Background:: Allergic contact dermatitis from rubber chemicals is increasingly recognized.
Objective:: To review the results of patch testing with rubber allergens from January 1, 2000, through December 31, 2007.
Methods:: Patients who underwent patch testing with a specialized series of rubber allergens were identified.
Results:: In total, 773 patients (64.2% female; mean age, 48.6 years) were patch‐tested with a rubber series (27 allergens), and 739 (95.6%) were concomitantly patch‐tested with a standard allergen series. Commonly affected sites of dermatitis were the hand (49.7%), foot (15.9%), leg (12.0%), and arm (10.9%). The most common occupations were health care worker (16.3%) and homemaker (6.5%); 11.3% were retired. The rate of allergic reaction to at least one rubber allergen was 245 of 773 (31.7%).

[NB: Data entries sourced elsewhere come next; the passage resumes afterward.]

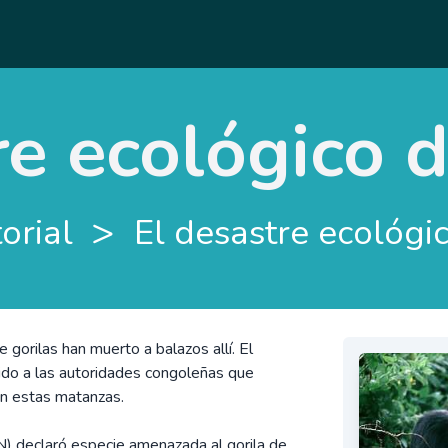
re ecológico 
>
orial
El desastre ecológi
gorilas han muerto a balazos allí. El
dido a las autoridades congoleñas que
n estas matanzas.
N) declaró especie amenazada al gorila de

The allergens that most commonly yielded positive reactions were 4,4‐dithiodimorpholine 1% (28/286 [9.8%]), thiuram mix (56/739 [7.6%]), and diphenylguanidine 1% (57/759 [7.5%]).
Conclusion:: Rubber is a frequent cause of allergic contact dermatitis. Patch testing with a rubber series improved the ability to diagnose allergic contact dermatitis caused by rubber.